Evaluation by Practitioners
Video clips for the target audience -- children between three and five years of age -- were collected. After the animation and the children’s television programming clips were digitized, professionals in the field of autism reviewed a videotape sampler with samples of these clips. The responses back from the viewers validated the decision to include animation and to keep the clips short, to less than thirty-seconds. Children’s programming, from shows such as Baby Songs and Blues Clues, received positive appraisal and were added to the collection of clips to show real children expressing emotion.

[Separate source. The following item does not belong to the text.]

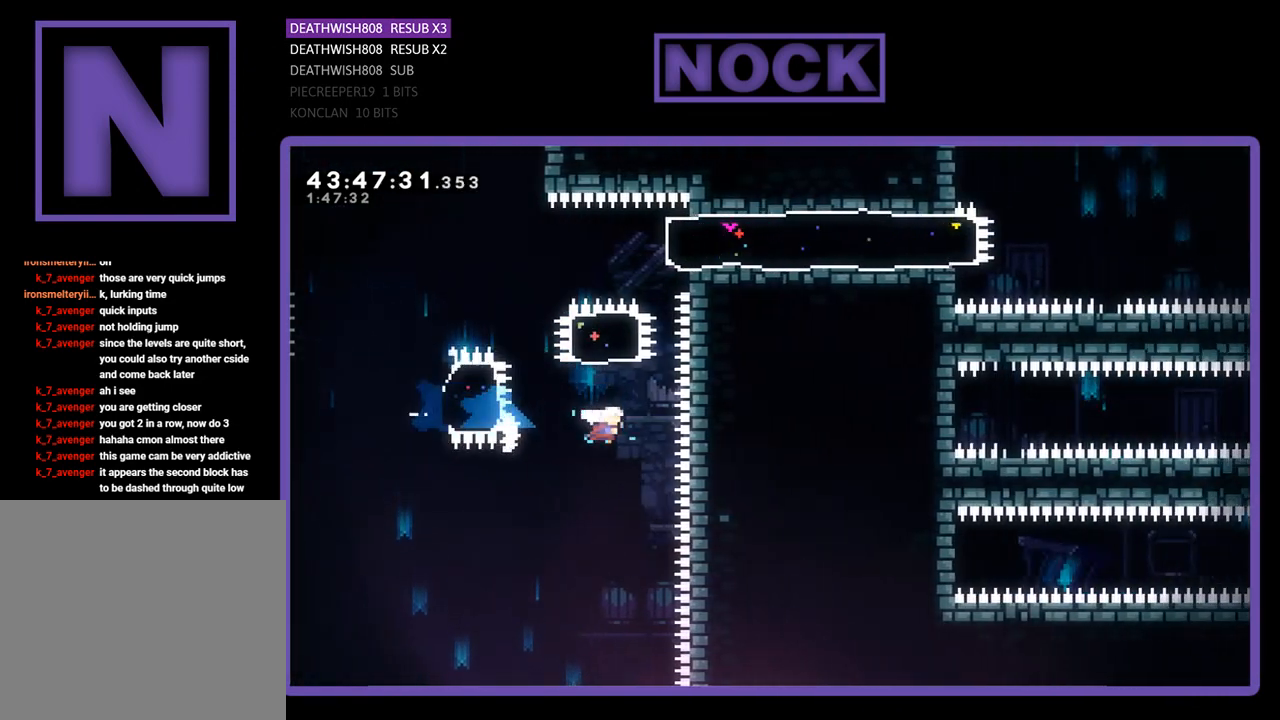
{"buttons": ["CIRCLE", "R2", "DPAD_RIGHT"], "left_stick": "center", "events": [[33, "CIRCLE", "down"], [267, "CIRCLE", "up"], [267, "DPAD_RIGHT", "down"], [267, "DPAD_UP", "up"], [433, "CIRCLE", "down"]]}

What surprised most of the viewers was the way the clustered set of emotions affected them when they viewed the sampler. For instance, the cluster of happy clips elated the viewers. They commented on feeling happy after viewing only a three-minute segment with twenty different happy clips edited together. Likewise, angry and sad had the same affective sway towards them feeling those emotions. Their feedback helped identify clips that contained complex emotions and were labeled complex or eliminated from the collection because these were not illustrating basic representation of an emotional expression.
In the meeting, the idea to possibly incorporate a play-mode into the application design was suggested. This was similar to the initial idea of creating a doll driven system. Those who recommended this approach were curious as to whether children preferred a play mode to the behavioral mode. From a design standpoint, to include both a video driven system and a doll driven system required the interaction in the application to be re-designed to switch back and forth between both modes. This was difficult to resolve, particularly when statistics were gathered based on the child recognizing an emotion. Capturing the interaction between the child and doll is easiest with one interaction approach. The doll driven concept has thus become part of the future work ideas.
Operational Modes
Plush Toy Interface
Video segments initiate ASQ interaction, but to play in this environment, plush doll dwarves are employed. ASQ uses four interactive dolls that represent the basic emotions, angry, happy, surprised and sad.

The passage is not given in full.